> **PROBLEM TO WORK ON**:
Exact transcription of the records is required.

> **SUPPLIED RECORDS**:

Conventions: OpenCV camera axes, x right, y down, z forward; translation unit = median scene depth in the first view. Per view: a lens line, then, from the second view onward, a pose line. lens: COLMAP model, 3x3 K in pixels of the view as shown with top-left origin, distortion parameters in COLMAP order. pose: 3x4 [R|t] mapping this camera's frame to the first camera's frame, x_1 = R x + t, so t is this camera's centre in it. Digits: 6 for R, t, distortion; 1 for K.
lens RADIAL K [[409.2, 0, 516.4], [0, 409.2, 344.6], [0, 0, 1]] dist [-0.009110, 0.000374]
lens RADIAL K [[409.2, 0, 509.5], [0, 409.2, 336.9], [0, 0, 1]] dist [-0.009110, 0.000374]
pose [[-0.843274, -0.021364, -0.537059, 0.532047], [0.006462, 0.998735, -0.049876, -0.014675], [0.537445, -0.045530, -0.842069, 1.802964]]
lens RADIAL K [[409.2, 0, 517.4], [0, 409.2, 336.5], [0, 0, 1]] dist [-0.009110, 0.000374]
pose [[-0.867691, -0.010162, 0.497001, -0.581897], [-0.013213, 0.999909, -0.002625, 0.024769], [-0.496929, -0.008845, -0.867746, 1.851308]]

> **SOLUTION BELOW**:
Conventions: OpenCV camera axes, x right, y down, z forward; translation unit = median scene depth in the first view. Per view: a lens line, then, from the second view onward, a pose line. lens: COLMAP model, 3x3 K in pixels of the view as shown with top-left origin, distortion parameters in COLMAP order. pose: 3x4 [R|t] mapping this camera's frame to the first camera's frame, x_1 = R x + t, so t is this camera's centre in it. Digits: 6 for R, t, distortion; 1 for K.
lens RADIAL K [[409.2, 0, 516.4], [0, 409.2, 344.6], [0, 0, 1]] dist [-0.009110, 0.000374]
lens RADIAL K [[409.2, 0, 509.5], [0, 409.2, 336.9], [0, 0, 1]] dist [-0.009110, 0.000374]
pose [[-0.843274, -0.021364, -0.537059, 0.532047], [0.006462, 0.998735, -0.049876, -0.014675], [0.537445, -0.045530, -0.842069, 1.802964]]
lens RADIAL K [[409.2, 0, 517.4], [0, 409.2, 336.5], [0, 0, 1]] dist [-0.009110, 0.000374]
pose [[-0.867691, -0.010162, 0.497001, -0.581897], [-0.013213, 0.999909, -0.002625, 0.024769], [-0.496929, -0.008845, -0.867746, 1.851308]]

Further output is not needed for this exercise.